Mrs Mulvihill said some patients had come to her complaining that other hospitals had sent them to a weigh bridge designed for HGVs at the Dartford Crossing because their own scales were not big enough.

Darent Valley Hospital has its own walk-in or sit-on scales capabled of weighing up to 85 stone, about the same as a Formula 1 car.

Despite the wealth of equipment, Mrs Mulvihill said the scale of the national obesity problem means future purchases can never be ruled out.

“It’s definitely increasing - that’s a fact,” she said. “Now almost every NHS trust has bariatric problems. Surgery is on the increase more and more with things like gastric bands, but the most pressure is on staffing levels - that’s when the resources are used the most.

“When you have a larger patient on your ward you need more staff. Before I came it was just a case of how many staff you could find, but now I aim for five to six staff to move a patient.”


Understanding obesity

Perceptions of obesity are often misguided, according to the hospital’s lead bariatric nurse.

Not all obese patients are overweight because they eat too much, Mrs Mulvihill said. She added: “When someone’s larger and they put on weight it’s not necessarily going to go on one arm, it goes on all over. Sometimes it’s medical, sometimes psychological and sometimes physical.

“One of the biggest things is the psychological aspect. We’ve a very strong level of care here and I always spend a lot of time with my patients and their families because they need that support.”
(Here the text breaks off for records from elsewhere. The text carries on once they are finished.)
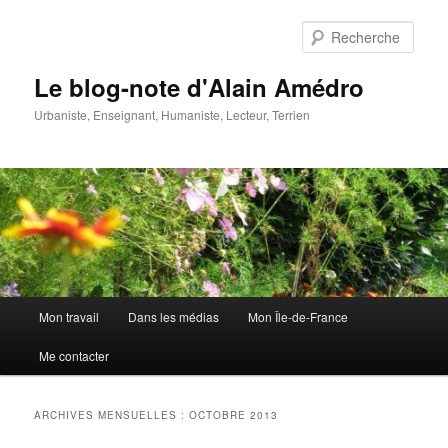
Aller
Aller
au
au
Rech
contenu
contenu
principal
secondaire
Le blog-note d'Alain Amédro
Urbaniste, Enseignant, Humaniste, Lecteur, Terrien
Menu
Mon travail
Dans les médias
Mon Île-de-France
principal
Me contacter
ARCHIVES MENSUELLES :
OCTOBRE 2013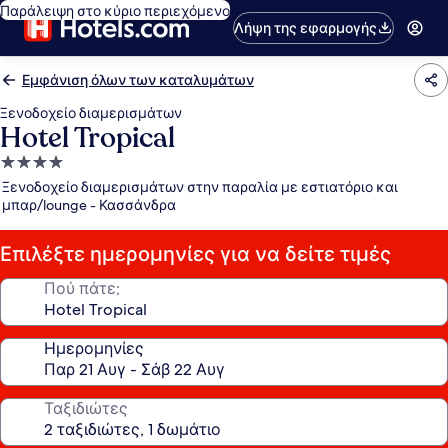
Παράλειψη στο κύριο περιεχόμενο
Λήψη της εφαρμογής
Εμφάνιση όλων των καταλυμάτων
Ξενοδοχείο διαμερισμάτων
Hotel Tropical
Κατάλυμα
με
Ξενοδοχείο διαμερισμάτων στην παραλία με εστιατόριο και
4.0
μπαρ/lounge - Κασσάνδρα
αστέρια
Επιλέξτε ημερομηνίες για να δείτε τιμές
Πού πάτε;
Ημερομηνίες
Ταξιδιώτες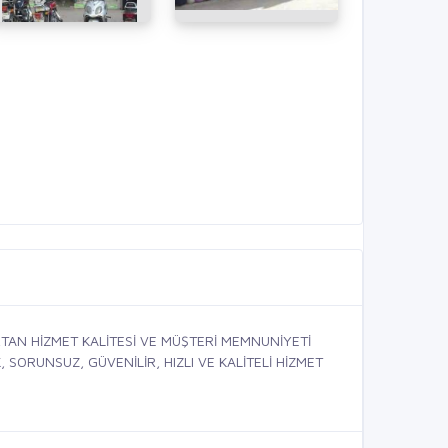
TAN HİZMET KALİTESİ VE MÜŞTERİ MEMNUNİYETİ
SORUNSUZ, GÜVENİLİR, HIZLI VE KALİTELİ HİZMET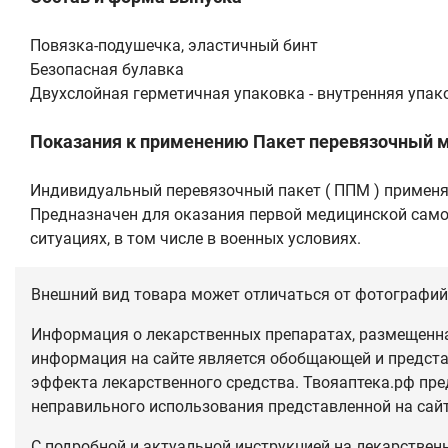
Повязка-подушечка, эластичный бинт
Безопасная булавка
Двухслойная герметичная упаковка - внутренняя упак
Показания к применению Пакет перевязочный 
Индивидуальный перевязочный пакет ( ППМ ) применяе
Предназначен для оказания первой медицинской само-
ситуациях, в том числе в военных условиях.
Внешний вид товара может отличаться от фотографий 
Информация о лекарственных препаратах, размещенная
информация на сайте является обобщающей и предста
эффекта лекарственного средства. Твояаптека.рф пре
неправильного использования представленной на сай
С подробной и актуальной инструкцией на лекарствен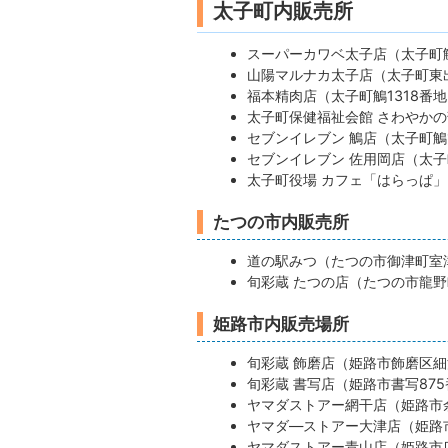
太子町内販売所
スーパーカワベ太子店（太子町鵤
山陽マルナカ太子店（太子町東出
福本精肉店（太子町鵤1318番
太子町保健福祉会館 さわやかの
セブンイレブン 鵤店（太子町鵤
セブンイレブン 佐用岡店（太子
太子町役場 カフェ「はらっぱ」
たつの市内販売所
道の駅みつ（たつの市御津町室津
旬彩蔵 たつの店（たつの市龍野
姫路市内販売場所
旬彩蔵 飾磨店（姫路市飾磨区細
旬彩蔵 書写店（姫路市書写875
ヤマダストアー網干店（姫路市余
ヤマダ―ストアー大津店（姫路市
ヤマダストアー青山店（姫路市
And fat is not the only thing taken into consideration when assessing a bariatric patient, Mrs Mulvihill said. Because it is judged on a person’s body mass index (BMI), even muscular sporting figures can fit the bracket.

She said: “Every single member of an American football team and most of the England rugby team would be classed as bariatric. Most of it is muscle but their BMI would still be high.”

She said even super-fit Dartford strongman Terry Hollands, who weighs about 28 stone, would be classed in the same category.